When I was a child we had very few movies on VHS. My mother bought most of them and they reflected her taste. For example, I spend hours watching Amadeus, which is a semi-fictional biography of Mozart. Years later, when I had my own family and we were building a small movie collection for our living room I found a Blu-ray copy of this movie in the shopping cart.
In the movie there is a sense in which Salieri helps Mozart compose his requiem while the greatest musical mind of all time lies deathly ill in bed.
I could apply this situation to ESL in several ways. First, we can examine the student-teacher relationship. If I am Mozart, are my students simply copying my requiem? If so, how do I change this? Second, not knowing the terminology of music, I have a hard time fully understanding what Mozart is saying and Salieri is writing. Are my students lost in the terms of ESL like ‘collocations’, ‘lexical chunks’, and ‘the present perfect continuous’? These are all valid questions but we will leave those for another day.
What I found most important was the way in which the beautiful requiem is built on the simple blocks of notes and stanza; the tenor, the violins, the trombones. Alone they are uninspiring, but together they take the listener to another world.
So what does this all have to do with Scott Thornbury? Well, in 2009 he wrote an article about the verb tenses and the true meaning or feeling they produce. He argued that this is really not all that hard to understand. I started listening to my students in a different way. I went to the A2 classes and they were all using the present simple and past simple, with the occasional continuous mixed in. Not bad, but their stories were not engaging. It was like listening to a symphony with only three instruments.
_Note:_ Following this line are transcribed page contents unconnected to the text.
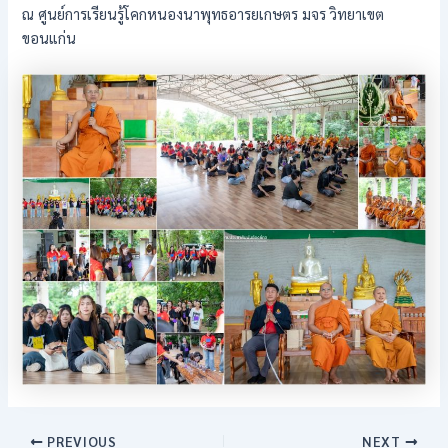
​ณ ศูนย์การเรียนรู้โคกหนองนาพุทธอารยเกษตร มจร วิทยาเขต
ขอนแก่น
PREVIOUS
NEXT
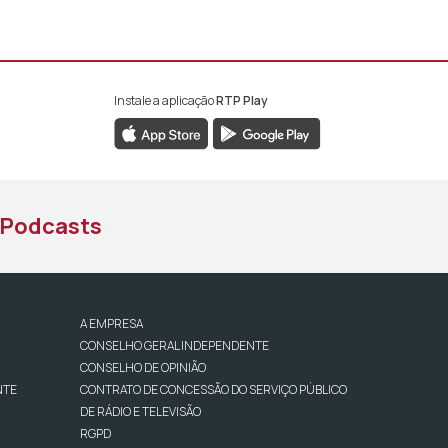
Instale a aplicação
RTP Play
book da RTP África
nstagram da RTP África
ao YouTube da RTP África
Podcasts
A EMPRESA
CONSELHO GERAL INDEPENDENTE
CONSELHO DE OPINIÃO
NTE
CONTRATO DE CONCESSÃO DO SERVIÇO PÚBLICO
DE RÁDIO E TELEVISÃO
RGPD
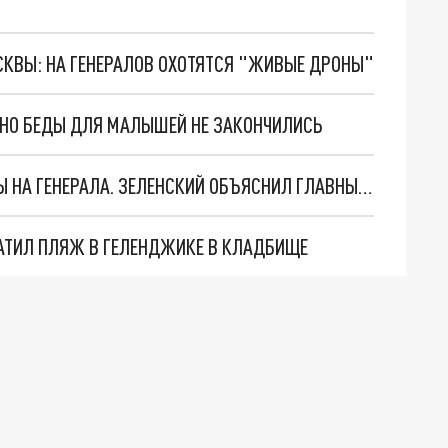
ОСКВЫ: НА ГЕНЕРАЛОВ ОХОТЯТСЯ "ЖИВЫЕ ДРОНЫ"
. НО БЕДЫ ДЛЯ МАЛЫШЕЙ НЕ ЗАКОНЧИЛИСЬ
"МЫ ВАС ЗАСТАВИМ": ЖУТКИЕ ДЕТАЛИ ОХОТЫ НА ГЕНЕРАЛА. ЗЕЛЕНСКИЙ ОБЪЯСНИЛ ГЛАВНЫЙ СМЫСЛ ТЕРАКТА В ЦЕНТРЕ МОСКВЫ
АТИЛ ПЛЯЖ В ГЕЛЕНДЖИКЕ В КЛАДБИЩЕ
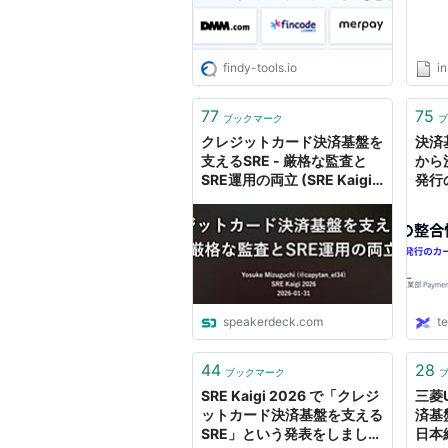
findy-tools.io
i
77
75
ブックマーク
ブ
クレジットカード決済基盤を
決済
支えるSRE - 厳格な監査と
から
SRE運用の両立 (SRE Kaigi
発行
2026)
つの判
アブ
speakerdeck.com
te
44
28
ブックマーク
SRE Kaigi 2026 で「クレジ
三菱
ットカード決済基盤を支える
済基
SRE」という発表をしました
日本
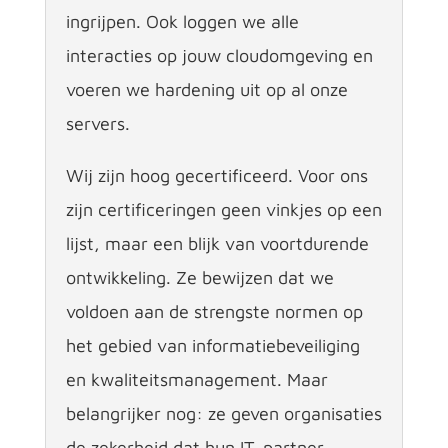
ingrijpen. Ook loggen we alle
interacties op jouw cloudomgeving en
voeren we hardening uit op al onze
servers.
Wij zijn hoog gecertificeerd. Voor ons
zijn certificeringen geen vinkjes op een
lijst, maar een blijk van voortdurende
ontwikkeling. Ze bewijzen dat we
voldoen aan de strengste normen op
het gebied van informatiebeveiliging
en kwaliteitsmanagement. Maar
belangrijker nog: ze geven organisaties
de zekerheid dat hun IT-partner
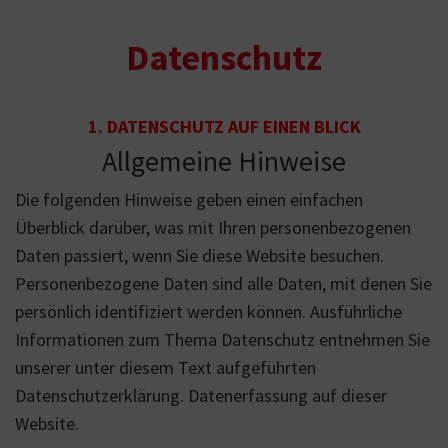
Datenschutz
1. DATENSCHUTZ AUF EINEN BLICK
Allgemeine Hinweise
Die folgenden Hinweise geben einen einfachen
Überblick darüber, was mit Ihren personenbezogenen
Daten passiert, wenn Sie diese Website besuchen.
Personenbezogene Daten sind alle Daten, mit denen Sie
persönlich identifiziert werden können. Ausführliche
Informationen zum Thema Datenschutz entnehmen Sie
unserer unter diesem Text aufgeführten
Datenschutzerklärung. Datenerfassung auf dieser
Website.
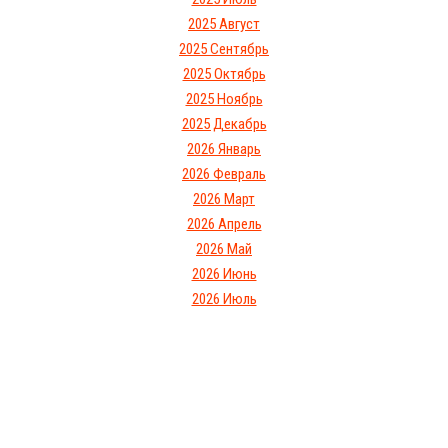
2025 Август
2025 Сентябрь
2025 Октябрь
2025 Ноябрь
2025 Декабрь
2026 Январь
2026 Февраль
2026 Март
2026 Апрель
2026 Май
2026 Июнь
2026 Июль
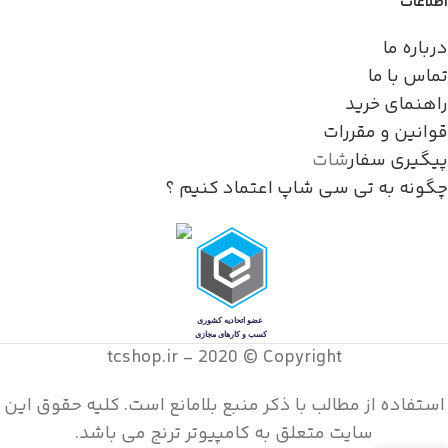
اطلاعات
درباره ما
تماس با ما
راهنمای خرید
قوانین و مقررات
پیگیری سفار
شات
چگونه به تی سی شاپ اعتماد کنیم ؟
tcshop.ir - 2020 © Copyright
استفاده از مطالب با ذکر منبع بلامانع است. کليه حقوق اين
سايت متعلق به کامپیوتر ترنج می باشد.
Then I had a one-to-one lesson with a B2 student and surprisingly, there were not many more layers to the conversation. I thought, “He knows many more tenses, he understands the MFP, why isn’t he using them?” Mr. Thornbury’s article helped me realize he didn’t “feel” the tenses, so he wasn’t helping me “feel” his story. Time to develop a lesson.
First, I thought about how to structure all this. I decided to keep the lesson simple, focus only on the present tenses and let the student find the difference in feeling. So, I drew three boxes on the board. Facts, context, and engagement.
We then watched a video on you tube of a doctor responding to questions about trends in the medical profession at a trade fair. The video came from the company and was shot at the booth my student designed.
Reference: His job is to plan and coordinate trade fairs for a medical technology company, including the marketing strategy. He then must ‘sell’ the strategy to the international sales people who work the booth.
For him, the video was relatively easy to understand and we were able to fill the boxes with information from the video. (e.g. Imagery is a high priority. Great progress. Offer a wide range of options, etc.) At this point we still did not have the tenses, only notes.
Then we watched again and listened for the sentences. This time we changed the board to include the entire sentences. But wait… sometimes continuous tenses appeared in the fact box! “Why?” I asked. I pointed to the engagement word. “Because it is more engaging if he uses the –ing form?” Bingo.
We then started work with his presentation to mix the tenses (we didn’t have much time) and put context where needed and engage the audience. Of course, the fourth box fits perfectly to make a diamond and suddenly you have “context + engagement” and we are finding the present perfect continuous.
Take all four boxes and shift them to the left and right and you have the past and will forms. With a little focused practice we suddenly have a symphony.
A week after the class, he wrote me an email and thanked me. He said it was a little strange at first, but after a few days listening to English and noticing the tenses he could ‘feel’ it.
Thanks to Mozart, Mr. Thornbury, and you for critiquing my lesson. It is only a first, risky attempt.